**Extrait**
>>>

Subsidiairement, si les demandes de Monsieur [M] étaient déclarées recevables,

- dire n'y avoir lieu à rétracter l'ordonnance du 7 décembre 2022,

- débouter Monsieur [M] de ses demandes,

En toute hypothèse,

- condamner Monsieur [M] au paiement de la somme de 3500 euros en application de l'article 700 du code de procédure civile,

- condamner Monsieur [M] aux dépens d'appel.

La clôture de l'instruction a été prononcée par ordonnance du 1er septembre 2025.

L'audience de plaidoirie a été fixée le 22 septembre 2025 et le délibéré au 20 octobre 2025, prorogé au 27 octobre suivant.

<<<

**Consigne a**
Dans les enregistrements, restituez telles quelles les lignes allant de celle qui contient « Pose unit: median » jusqu'à celle qui contient « dist [0.036015, -0.015214] » incluse, en omettant les images.
L'extrait et les enregistrements sont deux contenus indépendants l'un de l'autre.

**Données disponibles**
>>>

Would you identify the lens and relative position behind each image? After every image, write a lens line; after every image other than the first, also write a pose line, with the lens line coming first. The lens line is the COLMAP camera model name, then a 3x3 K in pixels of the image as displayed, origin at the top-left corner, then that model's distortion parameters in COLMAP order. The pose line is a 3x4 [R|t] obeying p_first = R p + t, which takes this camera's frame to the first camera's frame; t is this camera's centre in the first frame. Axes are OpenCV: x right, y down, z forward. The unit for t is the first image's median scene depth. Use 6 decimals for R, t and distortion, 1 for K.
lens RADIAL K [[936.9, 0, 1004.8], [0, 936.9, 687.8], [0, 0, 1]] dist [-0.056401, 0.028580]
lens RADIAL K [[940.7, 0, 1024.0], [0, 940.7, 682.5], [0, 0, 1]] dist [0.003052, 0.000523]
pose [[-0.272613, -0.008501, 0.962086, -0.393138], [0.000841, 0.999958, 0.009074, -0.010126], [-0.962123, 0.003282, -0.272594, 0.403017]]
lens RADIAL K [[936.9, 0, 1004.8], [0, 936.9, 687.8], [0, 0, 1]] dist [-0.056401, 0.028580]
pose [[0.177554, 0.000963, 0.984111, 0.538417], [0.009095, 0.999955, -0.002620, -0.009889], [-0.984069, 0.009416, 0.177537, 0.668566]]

<<<
>>>

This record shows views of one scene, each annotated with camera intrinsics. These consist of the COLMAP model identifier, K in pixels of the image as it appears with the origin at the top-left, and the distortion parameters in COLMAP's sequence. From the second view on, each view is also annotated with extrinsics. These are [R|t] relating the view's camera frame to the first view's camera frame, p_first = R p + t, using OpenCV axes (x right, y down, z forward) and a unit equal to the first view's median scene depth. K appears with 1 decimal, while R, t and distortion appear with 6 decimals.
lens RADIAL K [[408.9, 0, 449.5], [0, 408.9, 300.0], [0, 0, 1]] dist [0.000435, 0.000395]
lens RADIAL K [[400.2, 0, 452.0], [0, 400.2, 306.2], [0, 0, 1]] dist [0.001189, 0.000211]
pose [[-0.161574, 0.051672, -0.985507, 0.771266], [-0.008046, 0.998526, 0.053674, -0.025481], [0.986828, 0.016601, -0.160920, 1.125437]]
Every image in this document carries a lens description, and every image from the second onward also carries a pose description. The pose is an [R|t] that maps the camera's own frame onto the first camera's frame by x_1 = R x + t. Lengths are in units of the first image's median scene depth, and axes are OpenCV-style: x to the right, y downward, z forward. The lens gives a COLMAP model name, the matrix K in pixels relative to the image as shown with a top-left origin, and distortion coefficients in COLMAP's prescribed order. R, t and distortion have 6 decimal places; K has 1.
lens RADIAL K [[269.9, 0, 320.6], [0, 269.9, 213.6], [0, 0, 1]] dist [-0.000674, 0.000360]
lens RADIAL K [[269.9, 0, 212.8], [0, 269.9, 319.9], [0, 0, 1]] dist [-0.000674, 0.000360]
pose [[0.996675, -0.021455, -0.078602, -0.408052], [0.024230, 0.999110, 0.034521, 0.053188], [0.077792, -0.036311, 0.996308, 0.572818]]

<<<
>>>

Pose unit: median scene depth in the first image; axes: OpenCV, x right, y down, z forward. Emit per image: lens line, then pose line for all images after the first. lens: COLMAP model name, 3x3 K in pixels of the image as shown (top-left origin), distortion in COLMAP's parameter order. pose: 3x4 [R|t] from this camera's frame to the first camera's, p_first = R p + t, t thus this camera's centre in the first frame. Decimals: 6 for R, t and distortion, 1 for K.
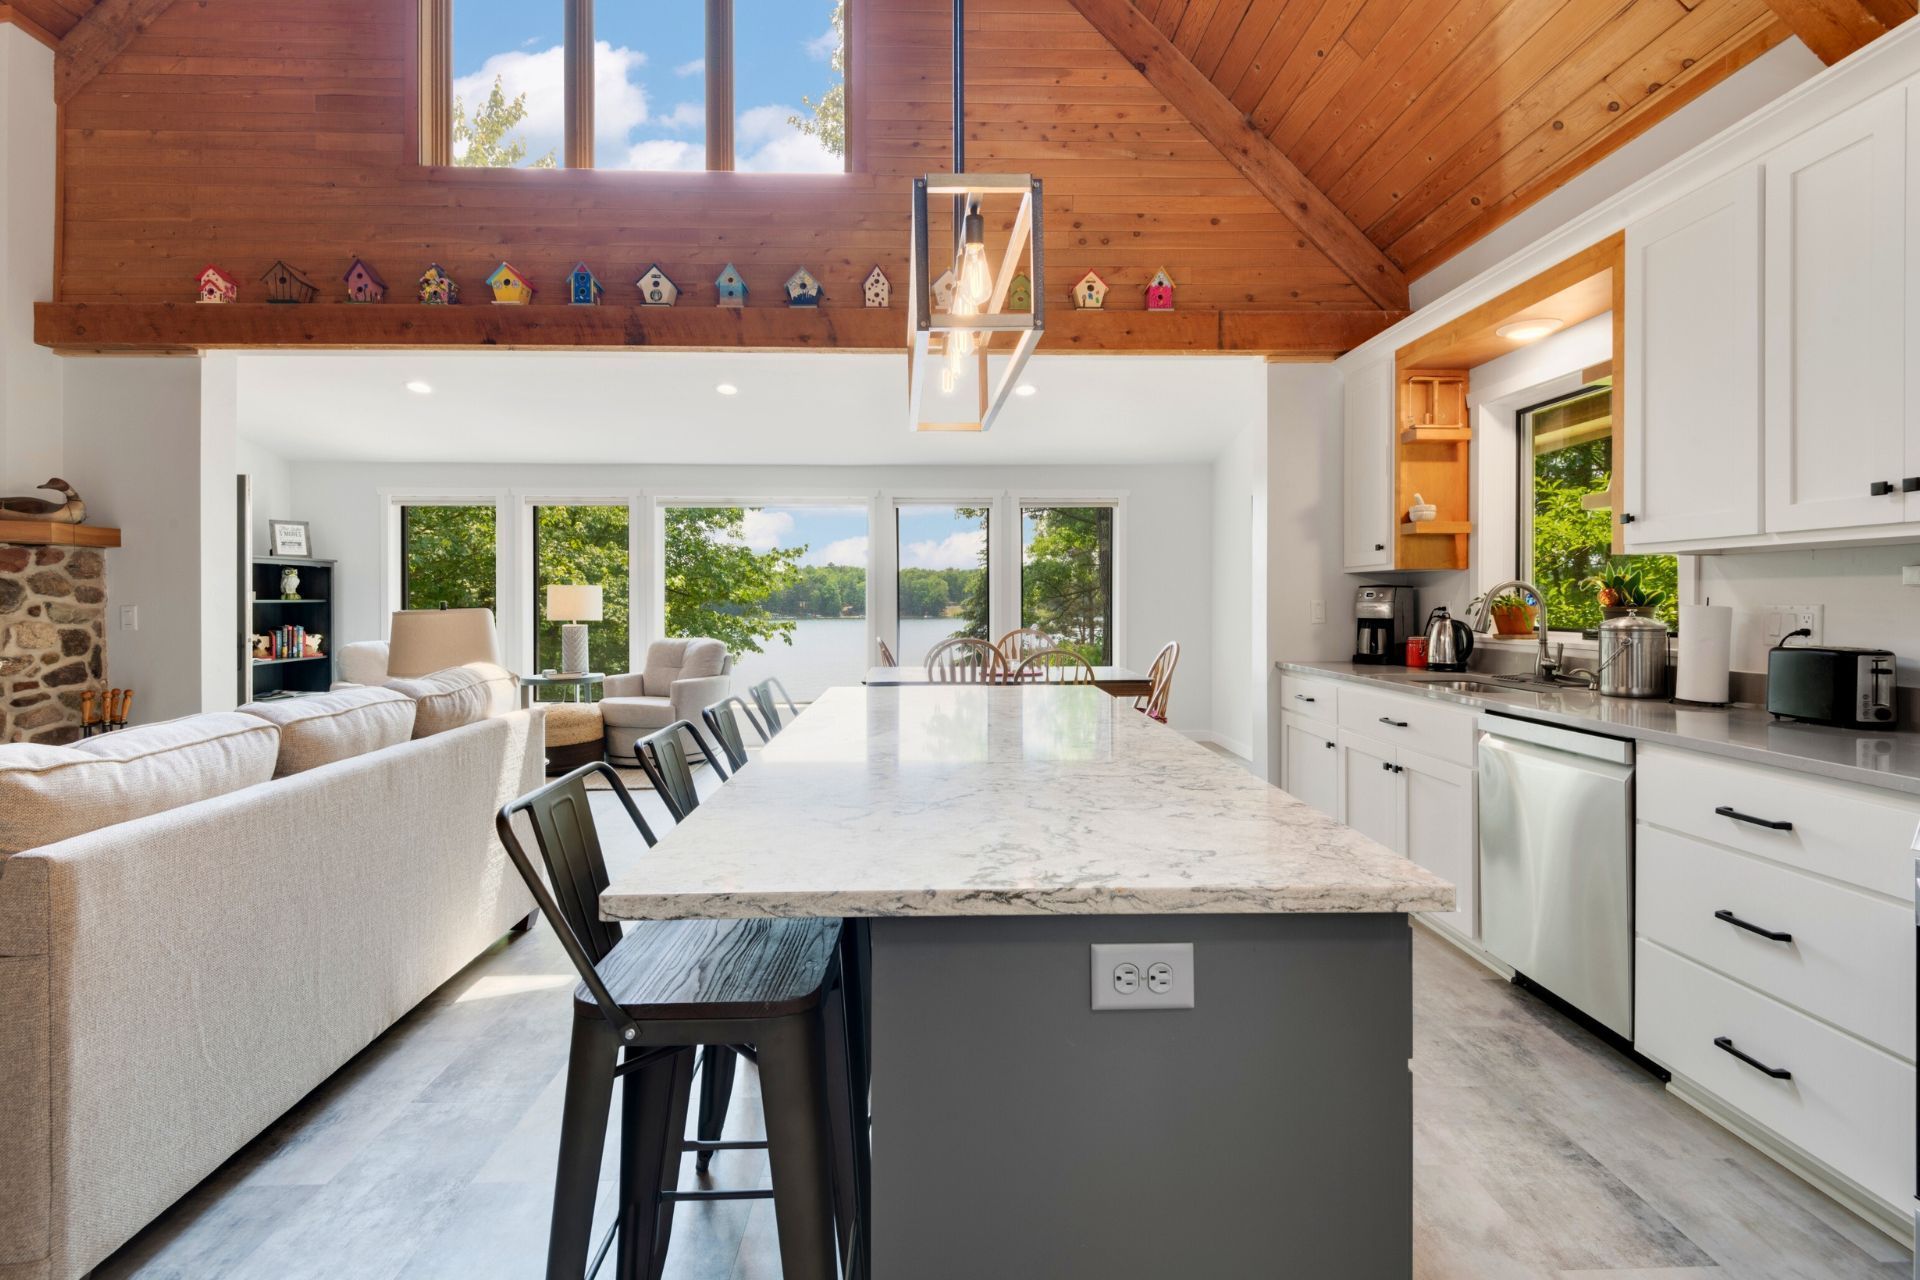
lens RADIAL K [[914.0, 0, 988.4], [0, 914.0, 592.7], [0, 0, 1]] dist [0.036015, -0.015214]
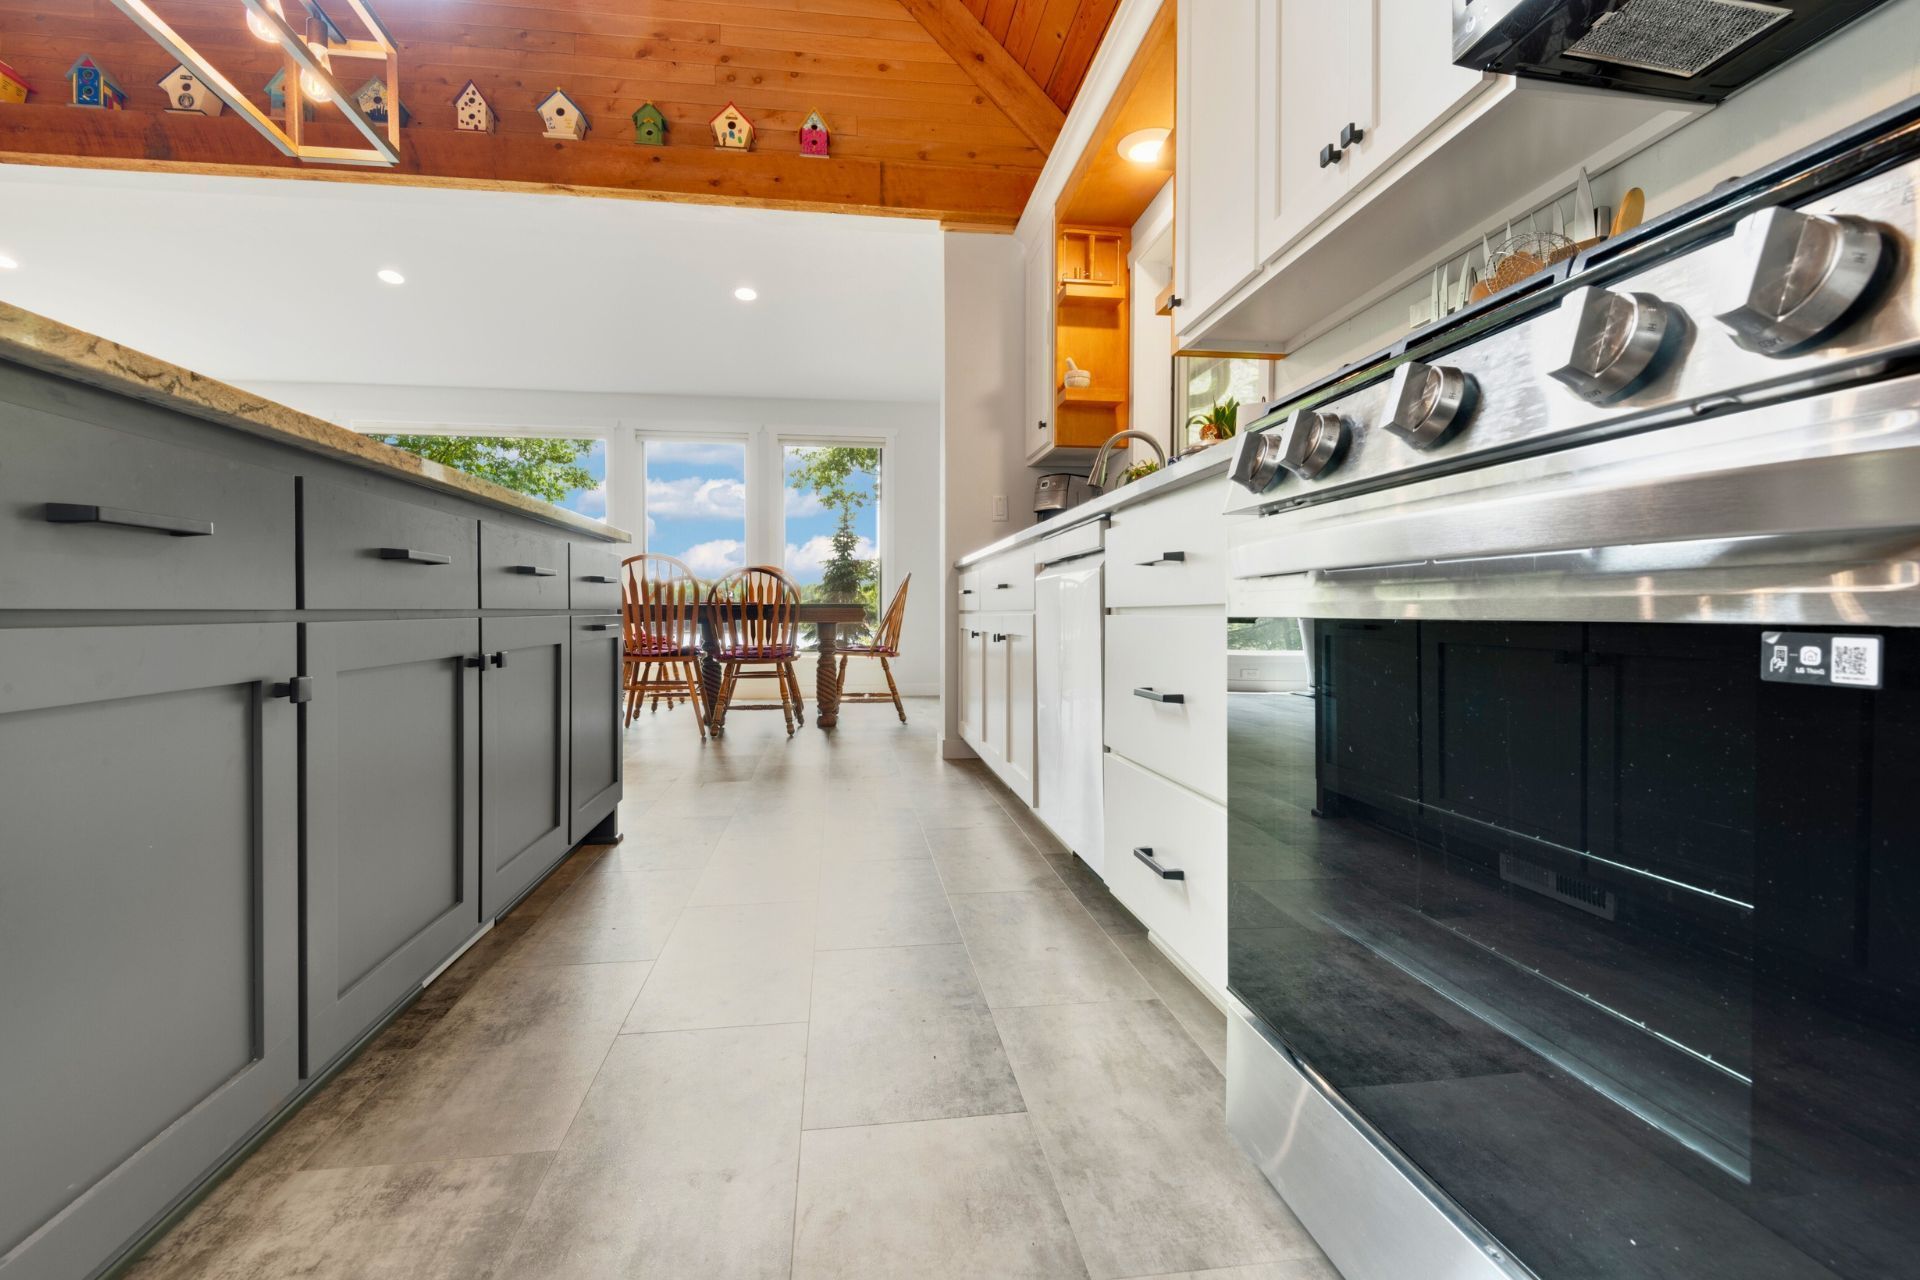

<<<

**Consigne b**
Recopiez l'extrait à l'identique, depuis « - condamner Monsieur [M] aux » jusqu'à « 27 octobre suivant. » inclus.

**Réponse a**
Pose unit: median scene depth in the first image; axes: OpenCV, x right, y down, z forward. Emit per image: lens line, then pose line for all images after the first. lens: COLMAP model name, 3x3 K in pixels of the image as shown (top-left origin), distortion in COLMAP's parameter order. pose: 3x4 [R|t] from this camera's frame to the first camera's, p_first = R p + t, t thus this camera's centre in the first frame. Decimals: 6 for R, t and distortion, 1 for K.
lens RADIAL K [[914.0, 0, 988.4], [0, 914.0, 592.7], [0, 0, 1]] dist [0.036015, -0.015214]

**Réponse b**
- condamner Monsieur [M] aux dépens d'appel.

La clôture de l'instruction a été prononcée par ordonnance du 1er septembre 2025.

L'audience de plaidoirie a été fixée le 22 septembre 2025 et le délibéré au 20 octobre 2025, prorogé au 27 octobre suivant.